"Heart attack on a plate." This is what I think to myself as I ingest spoonful after spoonful of the mee jawa goreng ('Javanese' fried noodles) served up at an out-of-the-way stall in SS 3.
The vendor expertly wok-tosses thickish yellow noodles with nibs of fried tofu, nubs of tomato, egg, slices of softened red onion, and potato cubes. Speckled with brown, crunchy crumbs of char, this mee jawa goreng is plenty greasy, but greasy-good, good in that way that food you know you really shouldn't be eating (hot dogs with everything, Milky Way bars, the fatty-crispy skin from a roast suckling pig) so often is.
The garnish - wide ribbons of iceberg lettuce - adds a pleasing bit of freshness and texture, but does nothing to lighten the dish, which has also received a serious lashing of tomato catsup. Catsup catches on potato bits, bringing to mind that scrumptious but so-lubricated-it's-toxic staple of hearty, American diner breakfasts: country fries.
So good, and so not good for me. But you only live once.
Mee jawa sup - the soup being more of a gravy than a broth - is lighter but, for my money, just doesn't sparkle. Its ingredients are identical to those of the fried mee and the thickish gravy is richly tomato-y and admirably spicy. Noodles are springy and a bit chewy, not the least bit overcooked.
But as I sample this version I find that the thrill - perhaps the thrill of saying to myself, "The he** with it, I'm gonna eat every last bit of this fat bomb on the plate in front of me, and I'm gonna love it, too." - is gone.
Mee jawa sup and goreng at Restoran Siong Pin, SS 3/31. Open early morning till about 3pm. RM 6.60 for one plate of each.

-------------------------

Please repeat the stretch of the mee jawa review from "The vendor expertly" through "so often is.", swapping "tofu" for "tempeh".

-------------------------

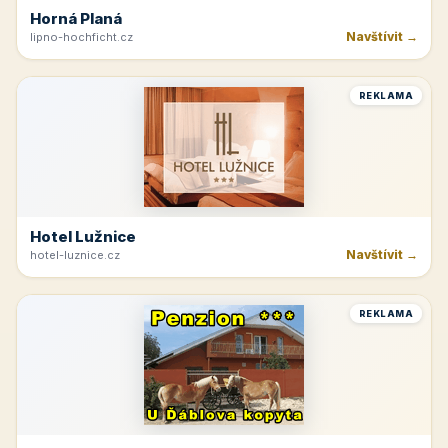
Horná Planá
Navštívit →
lipno-hochficht.cz
REKLAMA
Hotel Lužnice
Navštívit →
hotel-luznice.cz
REKLAMA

-------------------------

> _OUTPUT FOR THIS EXERCISE_
The vendor expertly wok-tosses thickish yellow noodles with nibs of fried tempeh, nubs of tomato, egg, slices of softened red onion, and potato cubes. Speckled with brown, crunchy crumbs of char, this mee jawa goreng is plenty greasy, but greasy-good, good in that way that food you know you really shouldn't be eating (hot dogs with everything, Milky Way bars, the fatty-crispy skin from a roast suckling pig) so often is.